▸ Serie di esercizi
(1) Riproduci dal testo sui mantra il brano che va da "I mantra svolgono" fino a "potenziati e riarmonizzati.".
(2) Secondo il testo sui mantra, da quali parole sanscrite deriva il termine "mantra"? Spiega in una o due frasi che cosa indica ciascuna di esse.
(3) Elenca i corpi più sottili sui quali, secondo il testo sui mantra, agiscono i mantra.

▸ Testo di studio
=======

I mantra, letteralmente "strumento della mente, del pensiero" sono il cardine della scienza del Japa Yoga, lo Yoga dell’Energia del Suono, uno dei sentieri autorealizzativi dello Yoga.
“La ripetizione metodica e continua del Mantra permette la realizzazione dell’Aspetto Divino invocato”.
In questo aforisma
contenuto negli Yoga Sutra di Patanjali (uno dei testi di
riferimento fondamentali dello Yoga) si trova condensato il senso dell’utilizzo
dei mantra a scopo evolutivo e realizzativo che è il fine ultimo dello Yoga:
realizzare lo stato di beatitudine nell’Unione con l’Atman, il Divino
imperituro e assoluto, la nostra vera natura.
I mantra svolgono tale
importante funzione utilizzando il potere del suono e della vibrazione. Sono il
cardine della scienza del Japa Yoga, lo Yoga dell’Energia del Suono,
uno dei sentieri autorealizzativi dello Yoga.
Letteralmente Mantra vuole
dire “strumento della mente, del pensiero”: l’etimologia richiama la parola
sanscrita “manas” che si riferisce alla sostanza mentale e “traya” ciò che
tranquillizza. L’effetto della ripetizione dei mantra ha come effetto
principale quello di acquietare la mente, rendendola più ricettiva
all’assorbimento di energie superiori, vibrazioni cosmiche benefiche che si
ripercuotono anche a livello del corpo fisico (Anna Maya Kosha). I mantra agiscono
a livello dei corpi più sottili (Prano Maya Kosha, Mano Maya Kosha, Vijnana Maya
Kosha e Ananda Maya Kosha) che vengono sollecitati, potenziati e riarmonizzati.

=======

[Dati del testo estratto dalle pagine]

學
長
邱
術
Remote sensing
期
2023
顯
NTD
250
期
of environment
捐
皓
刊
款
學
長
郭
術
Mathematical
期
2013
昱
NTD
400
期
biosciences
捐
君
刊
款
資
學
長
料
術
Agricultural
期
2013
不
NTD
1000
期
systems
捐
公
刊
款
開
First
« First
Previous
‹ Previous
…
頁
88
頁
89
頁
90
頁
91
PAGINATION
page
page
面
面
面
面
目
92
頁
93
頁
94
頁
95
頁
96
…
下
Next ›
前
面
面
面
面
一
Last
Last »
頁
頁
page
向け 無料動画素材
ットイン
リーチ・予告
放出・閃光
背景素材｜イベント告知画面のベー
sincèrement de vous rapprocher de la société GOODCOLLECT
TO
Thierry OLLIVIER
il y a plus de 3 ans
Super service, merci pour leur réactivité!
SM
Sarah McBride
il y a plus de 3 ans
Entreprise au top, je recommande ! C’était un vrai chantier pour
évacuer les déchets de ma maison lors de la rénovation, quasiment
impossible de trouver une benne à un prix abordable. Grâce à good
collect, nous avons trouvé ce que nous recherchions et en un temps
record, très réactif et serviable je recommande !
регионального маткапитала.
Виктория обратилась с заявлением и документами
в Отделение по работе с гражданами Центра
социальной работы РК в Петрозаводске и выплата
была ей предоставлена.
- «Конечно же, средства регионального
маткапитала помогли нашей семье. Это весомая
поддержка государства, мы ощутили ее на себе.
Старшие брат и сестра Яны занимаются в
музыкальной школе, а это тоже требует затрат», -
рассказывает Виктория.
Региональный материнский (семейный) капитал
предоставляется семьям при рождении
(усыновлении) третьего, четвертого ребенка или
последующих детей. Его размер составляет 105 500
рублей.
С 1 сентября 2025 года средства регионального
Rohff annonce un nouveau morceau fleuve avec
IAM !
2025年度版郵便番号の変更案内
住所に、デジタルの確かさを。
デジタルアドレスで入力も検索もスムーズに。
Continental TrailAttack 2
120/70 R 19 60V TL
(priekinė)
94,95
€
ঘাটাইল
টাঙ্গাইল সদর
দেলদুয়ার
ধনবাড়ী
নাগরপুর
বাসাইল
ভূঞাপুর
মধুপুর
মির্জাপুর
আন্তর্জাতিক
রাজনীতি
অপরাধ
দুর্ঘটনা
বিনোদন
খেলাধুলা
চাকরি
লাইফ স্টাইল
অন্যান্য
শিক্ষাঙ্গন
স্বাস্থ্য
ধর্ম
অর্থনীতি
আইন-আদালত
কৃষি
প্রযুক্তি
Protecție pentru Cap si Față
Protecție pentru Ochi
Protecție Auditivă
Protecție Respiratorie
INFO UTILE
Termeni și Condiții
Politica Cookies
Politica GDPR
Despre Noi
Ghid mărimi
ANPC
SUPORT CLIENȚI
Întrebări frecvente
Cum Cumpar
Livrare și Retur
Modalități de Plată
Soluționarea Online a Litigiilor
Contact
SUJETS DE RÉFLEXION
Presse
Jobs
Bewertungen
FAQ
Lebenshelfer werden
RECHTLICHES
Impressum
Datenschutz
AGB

=======

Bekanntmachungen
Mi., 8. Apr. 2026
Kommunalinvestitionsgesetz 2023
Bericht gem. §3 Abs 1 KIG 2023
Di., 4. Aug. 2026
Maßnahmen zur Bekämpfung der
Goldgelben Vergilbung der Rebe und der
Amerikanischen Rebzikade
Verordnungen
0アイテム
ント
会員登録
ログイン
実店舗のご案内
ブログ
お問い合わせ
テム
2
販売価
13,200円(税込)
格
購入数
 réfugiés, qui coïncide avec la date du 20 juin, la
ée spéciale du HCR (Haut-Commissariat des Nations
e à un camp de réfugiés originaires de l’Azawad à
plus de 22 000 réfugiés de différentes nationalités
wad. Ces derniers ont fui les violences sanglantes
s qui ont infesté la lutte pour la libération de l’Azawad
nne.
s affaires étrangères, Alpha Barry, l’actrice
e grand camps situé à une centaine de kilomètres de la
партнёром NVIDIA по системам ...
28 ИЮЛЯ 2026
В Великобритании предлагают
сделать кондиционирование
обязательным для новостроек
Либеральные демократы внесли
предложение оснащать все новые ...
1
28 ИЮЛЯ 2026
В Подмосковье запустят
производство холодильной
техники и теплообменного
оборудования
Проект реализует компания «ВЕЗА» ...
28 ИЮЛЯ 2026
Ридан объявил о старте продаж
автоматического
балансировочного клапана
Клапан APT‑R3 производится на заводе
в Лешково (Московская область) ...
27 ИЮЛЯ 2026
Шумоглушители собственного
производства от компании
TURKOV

=======

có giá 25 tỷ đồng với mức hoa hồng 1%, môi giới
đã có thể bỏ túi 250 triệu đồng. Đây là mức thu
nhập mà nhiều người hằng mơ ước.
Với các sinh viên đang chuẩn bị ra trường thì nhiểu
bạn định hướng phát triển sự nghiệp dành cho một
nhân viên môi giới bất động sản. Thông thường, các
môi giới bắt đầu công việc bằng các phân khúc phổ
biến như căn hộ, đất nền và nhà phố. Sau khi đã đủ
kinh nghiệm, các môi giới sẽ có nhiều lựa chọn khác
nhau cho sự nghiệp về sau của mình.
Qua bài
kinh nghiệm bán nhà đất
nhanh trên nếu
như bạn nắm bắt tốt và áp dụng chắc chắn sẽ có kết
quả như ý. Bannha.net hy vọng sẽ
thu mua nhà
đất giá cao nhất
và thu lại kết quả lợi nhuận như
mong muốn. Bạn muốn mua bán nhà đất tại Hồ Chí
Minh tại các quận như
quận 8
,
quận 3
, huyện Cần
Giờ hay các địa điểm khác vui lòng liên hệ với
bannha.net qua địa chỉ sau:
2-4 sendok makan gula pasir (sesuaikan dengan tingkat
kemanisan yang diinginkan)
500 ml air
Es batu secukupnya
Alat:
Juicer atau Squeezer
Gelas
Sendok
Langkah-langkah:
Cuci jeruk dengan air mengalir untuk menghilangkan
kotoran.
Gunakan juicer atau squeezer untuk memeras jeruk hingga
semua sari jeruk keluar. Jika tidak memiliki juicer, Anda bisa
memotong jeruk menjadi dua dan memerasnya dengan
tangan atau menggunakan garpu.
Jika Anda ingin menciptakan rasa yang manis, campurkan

=======

▸ Soluzioni numerate
(1)
I mantra svolgono tale
importante funzione utilizzando il potere del suono e della vibrazione. Sono il
cardine della scienza del Japa Yoga, lo Yoga dell’Energia del Suono,
uno dei sentieri autorealizzativi dello Yoga.
Letteralmente Mantra vuole
dire “strumento della mente, del pensiero”: l’etimologia richiama la parola
sanscrita “manas” che si riferisce alla sostanza mentale e “traya” ciò che
tranquillizza. L’effetto della ripetizione dei mantra ha come effetto
principale quello di acquietare la mente, rendendola più ricettiva
all’assorbimento di energie superiori, vibrazioni cosmiche benefiche che si
ripercuotono anche a livello del corpo fisico (Anna Maya Kosha). I mantra agiscono
a livello dei corpi più sottili (Prano Maya Kosha, Mano Maya Kosha, Vijnana Maya
Kosha e Ananda Maya Kosha) che vengono sollecitati, potenziati e riarmonizzati.

(2) Secondo il testo, il termine richiama la parola sanscrita "manas" e la parola "traya". "Manas" si riferisce alla sostanza mentale, mentre "traya" indica ciò che tranquillizza.

(3)
- Prano Maya Kosha
- Mano Maya Kosha
- Vijnana Maya Kosha
- Ananda Maya Kosha